The heat surrounding the FIFA organization’s corruption charges finally got too much for FIFA President Sepp Blatter to handle. Blatter announced on Tuesday that he would resign his position.

Although surprising, Blatter’s announcement makes sense given the seriousness of the charges against the FIFA governing body. Last Monday, The New York Times published a report stating that 14 people were indicted on charges ranging from racketeering to bribery. Blatter wasn’t named in the indictments.

“While I have a mandate from the membership of FIFA, I do not feel that I have a mandate from the entire world of football – the fans, the players, the clubs, the people who live, breathe and love football as much as we all do at FIFA,” Blatter said in his official statement.

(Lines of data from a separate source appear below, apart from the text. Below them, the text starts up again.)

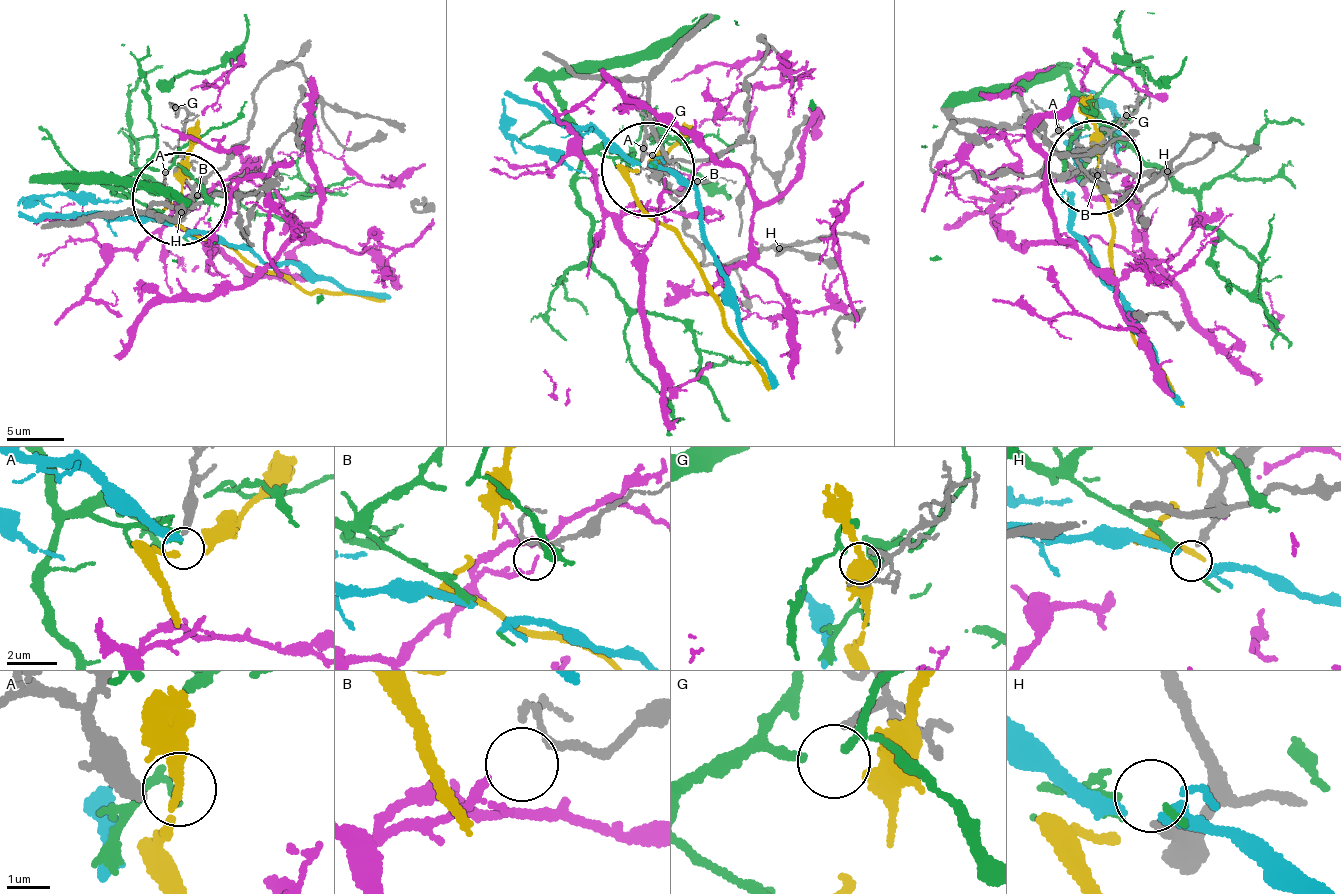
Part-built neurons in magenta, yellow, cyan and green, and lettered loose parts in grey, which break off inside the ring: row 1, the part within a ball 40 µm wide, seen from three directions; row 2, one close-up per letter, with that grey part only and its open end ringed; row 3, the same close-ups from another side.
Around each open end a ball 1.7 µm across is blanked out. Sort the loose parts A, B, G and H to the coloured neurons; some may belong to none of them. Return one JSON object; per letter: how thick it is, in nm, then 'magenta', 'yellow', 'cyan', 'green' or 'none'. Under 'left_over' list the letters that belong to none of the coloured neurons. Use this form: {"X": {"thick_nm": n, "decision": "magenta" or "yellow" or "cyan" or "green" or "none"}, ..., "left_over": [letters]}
{"A": {"thick_nm": 380, "decision": "none"}, "B": {"thick_nm": 160, "decision": "magenta"}, "G": {"thick_nm": 190, "decision": "none"}, "H": {"thick_nm": 280, "decision": "none"}, "left_over": ["A", "G", "H"]}

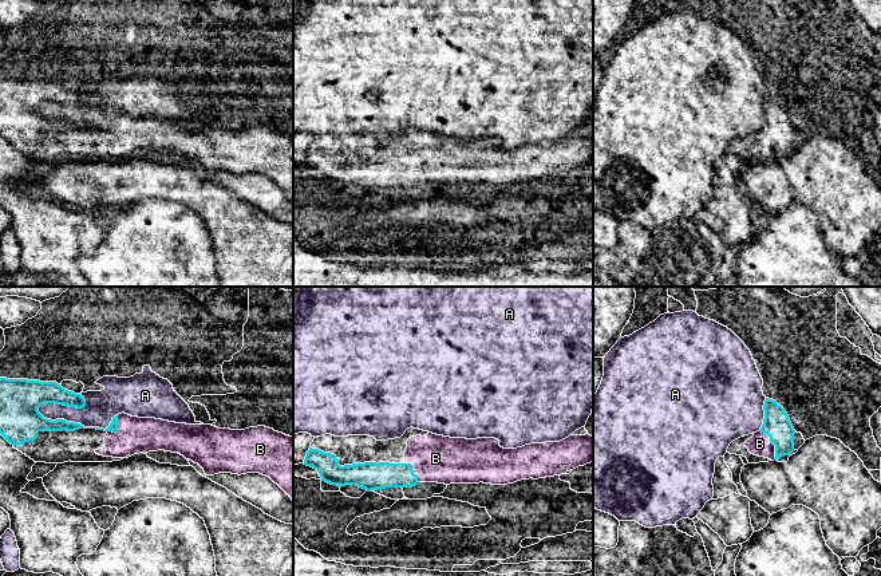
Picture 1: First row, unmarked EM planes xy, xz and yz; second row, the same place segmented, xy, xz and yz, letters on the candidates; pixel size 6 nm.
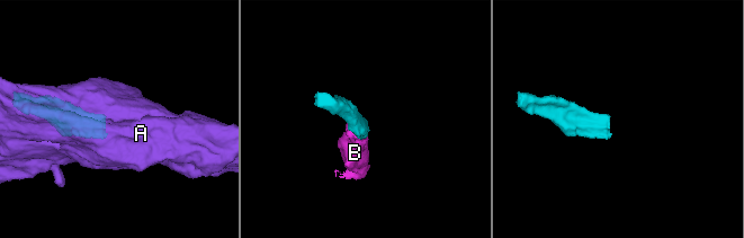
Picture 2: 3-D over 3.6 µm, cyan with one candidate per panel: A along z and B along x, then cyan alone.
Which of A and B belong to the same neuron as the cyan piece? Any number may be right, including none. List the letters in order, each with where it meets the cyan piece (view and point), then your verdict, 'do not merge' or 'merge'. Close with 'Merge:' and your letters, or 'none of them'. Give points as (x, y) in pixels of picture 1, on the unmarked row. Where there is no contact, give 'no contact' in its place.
A: meets cyan in xy at (78, 123); do not merge
B: meets cyan in yz at (773, 142); merge
Merge: B

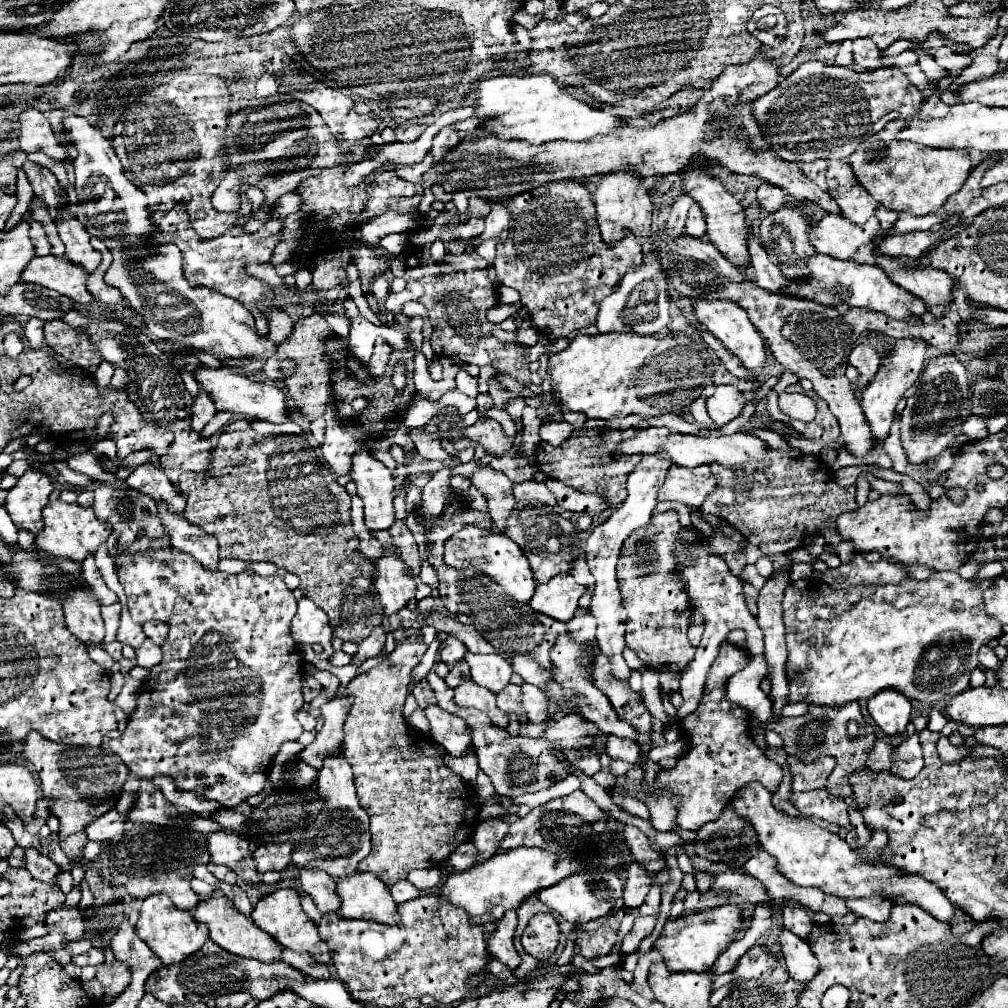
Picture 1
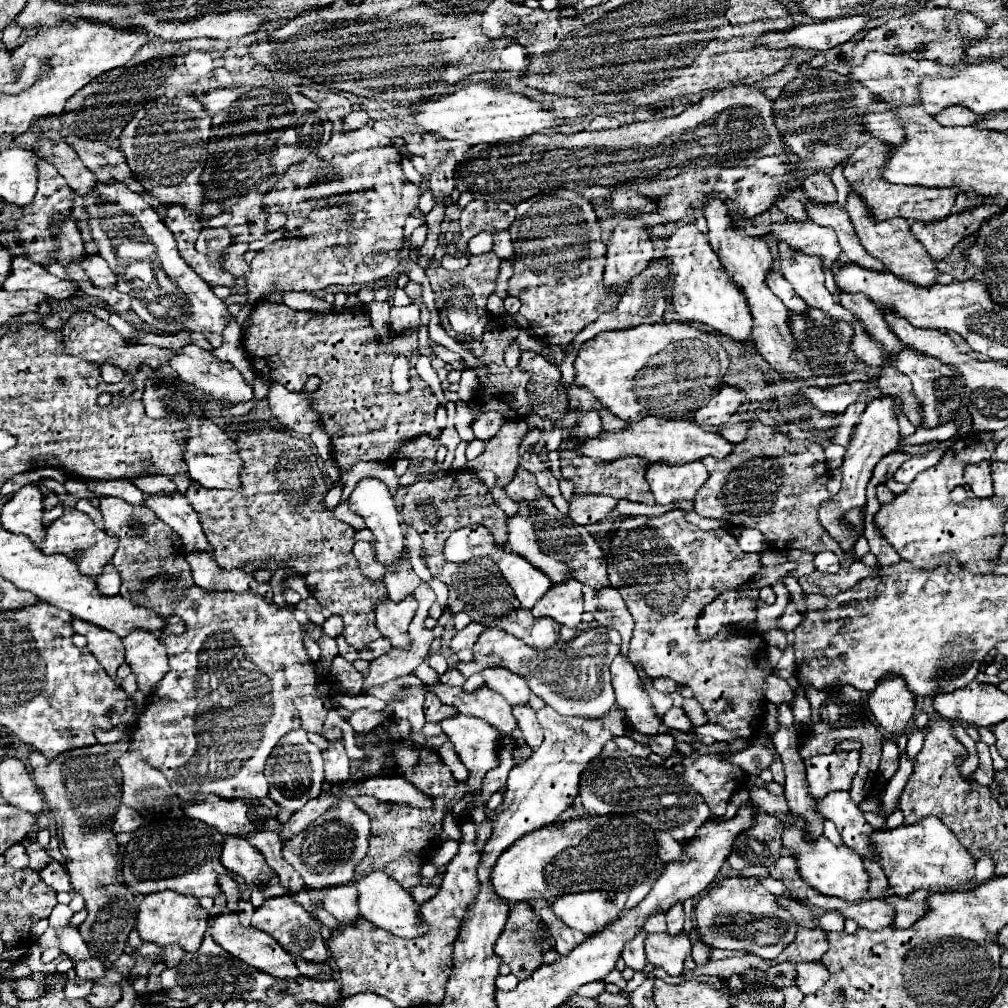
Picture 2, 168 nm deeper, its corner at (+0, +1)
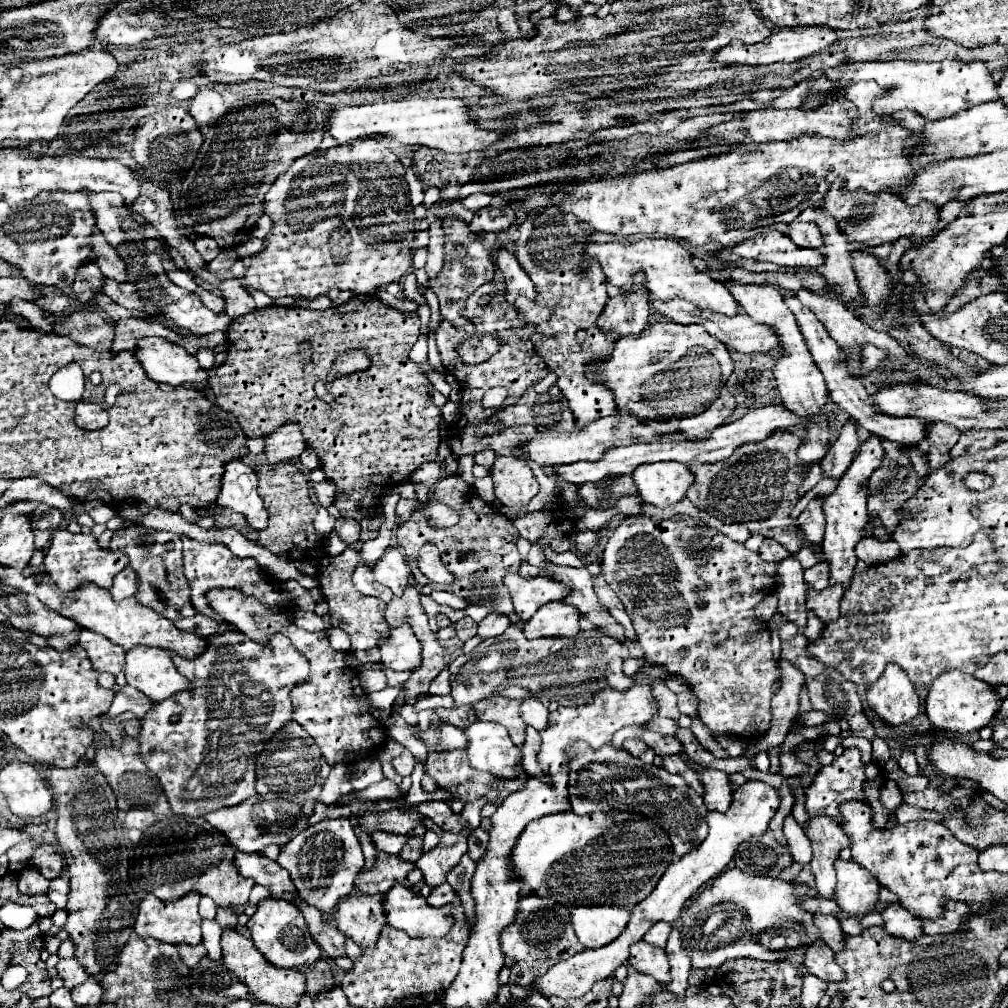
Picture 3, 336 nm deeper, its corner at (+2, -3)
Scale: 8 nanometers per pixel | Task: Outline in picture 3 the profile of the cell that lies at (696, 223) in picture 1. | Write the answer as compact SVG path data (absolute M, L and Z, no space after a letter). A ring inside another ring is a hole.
M643 239L637 243L589 243L585 249L585 255L591 259L597 259L607 275L607 281L623 291L629 291L633 281L631 275L635 271L647 273L647 289L649 293L659 299L685 299L693 303L695 307L713 311L713 313L725 313L729 317L737 315L737 301L729 293L725 283L717 283L707 271L699 271L693 265L693 257L683 253L685 245L681 239Z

The announcement comes hours after more damaging reports against FIFA. Secretary General Jérôme Valcke previously denied allegations that he authorized a $10 million transfer to bribe voters to choose South Africa as the host of the 2010 World Cup. Valck claimed that he doesn’t even have the power to do so. A document uncovered by the Press Association’s Chief Sports Reporter Martyn Ziegler (pictured on the left) suggests otherwise.

Despite the week-long maelstrom, Blatter was re-elected for a fifth term last Friday. The next FIFA congress was scheduled to take place on May 13, 2016 at Mexico City, but Blatter said he asked FIFA to reconvene earlier to determine his successor.